History job applications: dos and don'ts
This is my personal advice on how to help your chances of getting an interview for a history job post in the UK.
There's also some excellent advice on Nadine Muller's blog by Fiona de Londras.
Obvious point first, but academic jobs are usually advertised on www.jobs.ac.uk, and in the Guardian higher education supplement (Tuesdays) and Times Higher Education Supplement (Thursdays).
There's also some excellent advice on Nadine Muller's blog by Fiona de Londras.
Obvious point first, but academic jobs are usually advertised on www.jobs.ac.uk, and in the Guardian higher education supplement (Tuesdays) and Times Higher Education Supplement (Thursdays).
Do:
- research the department and your future colleagues thoroughly. Make sure you get the terminology right (e.g. is it a history or humanities department, school or group? Who is the head of history, and are they the same or another person from the head of department and/or school?). Think how your research and teaching can complement but also differ from existing staff.
- Read the application specifications carefully. If the specs say they need a historian 'from 1400 to 1700' in any country apart from Britain, don't apply if you are a 19thC British historian. Often the stipulations relate to teaching needs, and there's no point wasting your time applying if you can only replicate the modules already on offer in the department. Sometimes, however, a job might be as a replacement for someone, and this may specify which modules need to be taught. And if the specs are vague, if in doubt, apply. Departments may offer the job to an outstanding researcher even if their teaching experience doesn't quite fit with the existing programme.
- Put your publications high in your cv, if not first. Alas, university research posts now hinge very much on 'REFability'. Selection committees want to see at a glance whether you're eligible. (Don't however, mix up ineligible publications in your list, e.g. book reviews. Put those later in the list, under a different heading).

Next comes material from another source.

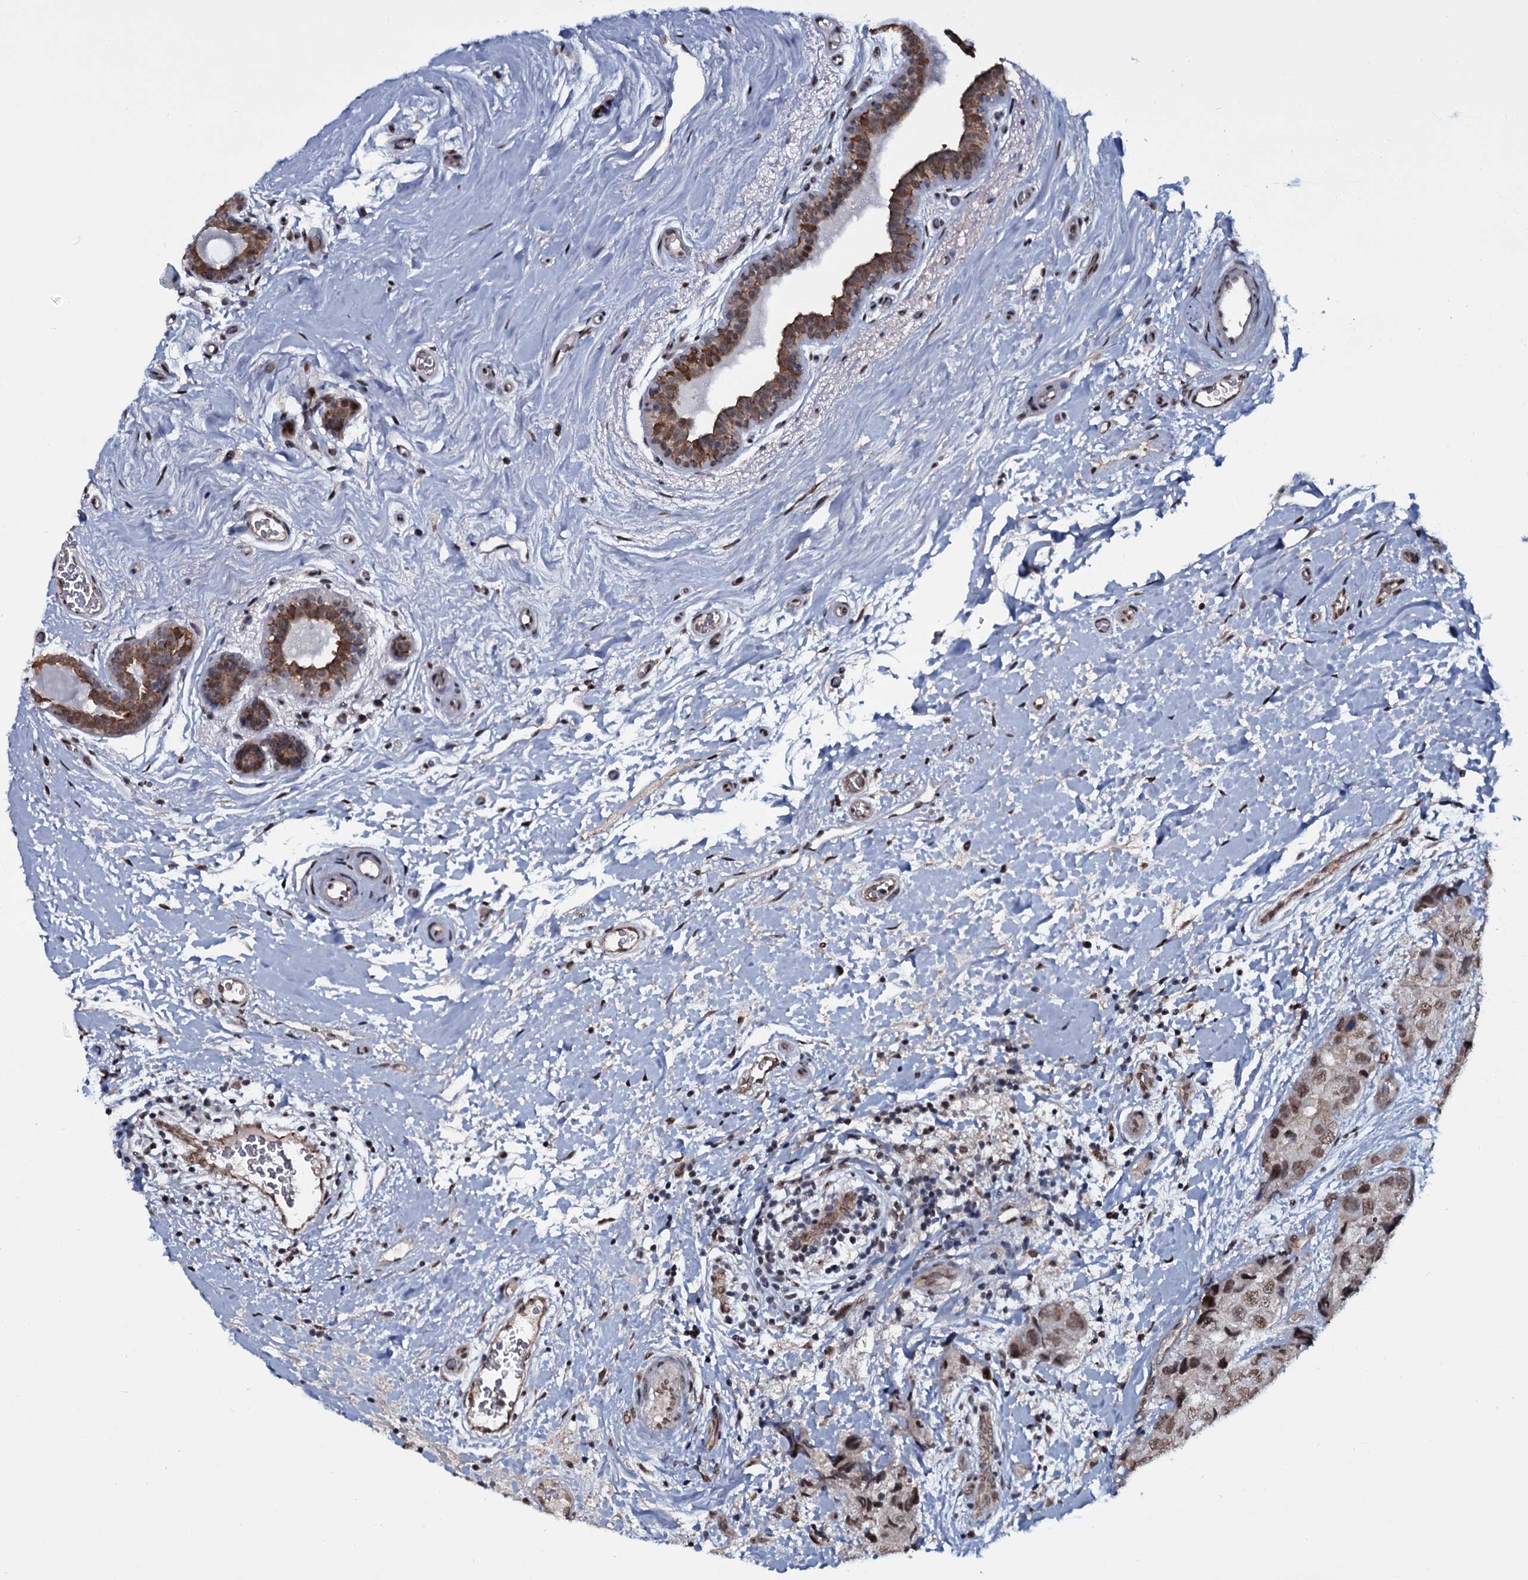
{"staining": {"intensity": "moderate", "quantity": ">75%", "location": "nuclear"}, "tissue": "breast cancer", "cell_type": "Tumor cells", "image_type": "cancer", "snomed": [{"axis": "morphology", "description": "Duct carcinoma"}, {"axis": "topography", "description": "Breast"}], "caption": "A brown stain highlights moderate nuclear expression of a protein in human breast cancer (infiltrating ductal carcinoma) tumor cells.", "gene": "SH2D4B", "patient": {"sex": "female", "age": 62}}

- include everything the application asks for, in an order you want it to be read by the committee. In our pdfs of the applications, everything is in one batch, so we see the documents in the order you've submitted them: e.g. electronic application form, then covering letter, then cv, then personal statement. Please include all four if requested.
- address the job specs in your cover letter - explain how you are suited to all the aspects of this particular job (and not the generic specs of a generic history job). List them under headings if you wish. The specs may include:
- publications suitable for inclusion in the REF
- experience of undergraduate and postgraduate teaching
- ability to develop new modules
- experience in applying for/achieving funding
- teamwork in team-taught modules
- If the job spec says that the applicant will be responsible for developing new modules/papers, think of at least one new module and briefly state what it will be in your cover letter or personal statement. Make sure it fits and differs from existing teaching provision.
- Keep the cover letter short if you include a personal statement; if the application doesn't stipulate a personal statement, you can make the cover letter a bit longer (ideally 2 pages; 3 pages at the very max). In either, it is good to underline briefly what your immediate and long-term research goals (publications, grants, collaborations) are.
http://academy.justjobs.com/caption-contest-20/ |
Don't:
- list every single conference and seminar paper you've given/attended. By all means give the last 4 or 5 to show you're an active networker, but I really don't care if you attended the Society of Applied Basketweaving studies bi-annual conference at the University of Poppleton in 2006. This is not an American tenure package. Please tell us what we need to know, first, easily, and no more.
- Similarly, there's no need to list every single module you've ever taught in chronological order with full details of how many students, modes of assessment etc. List the most recent, then summarise the others from previous jobs.
- Write in the third person. It sounds pretentious, and hides your real voice and enthusiasm.
- put your DOB, marital status or photo on your CV. Although some European countries require this information, British institutions do not.
- include a course syllabus or sample article/chapter unless the application asks for them. It's quite annoying to have to scroll through a syllabus of many pages (especially if it's placed before the CV). Leave this for the interview if you really want to show what you teach. Similarly, search committees can always look up the journal article themselves if they want to read it.
- include a long teaching philosophy statement unless the application asks for it. Most teaching philosophy statements sound overly trite/vague/silly. If you want to highlight what's unique/strong/different about your teaching style and how much you care about students, then do it in a paragraph in your personal statement or covering letter.
- similarly, this may vary by committee, but don't butter up your application with quotations from your evaluations by students/peer review/external examiners. From a personal perspective, I believe we operate on trust that people will develop into good teachers and we shouldn't have to set a precedent of everyone having to put their course evaluations on their applications (as we all know that sometimes you just have a bad semester, or that students' evaluations are unreliable).
- put 'knowledge of email, MS Office, the Internet'. (Seriously, applicants do this). That's self-evident. Only put computing skills if you can use specialist software and programmes e.g. ArcGIS, Python, etc, that are useful for your research.
- put 'I am a native speaker of English' and 'I have an A in GCSE English' if you are obviously British.
- put lots of outside interests unrelated to the job. We don't really care that you like cats or are training for triathalons. However, if you do talks to local branches of the historical association, or help out with a local history or heritage group or archive, then do put those experiences down as they show willing to do history outside academia.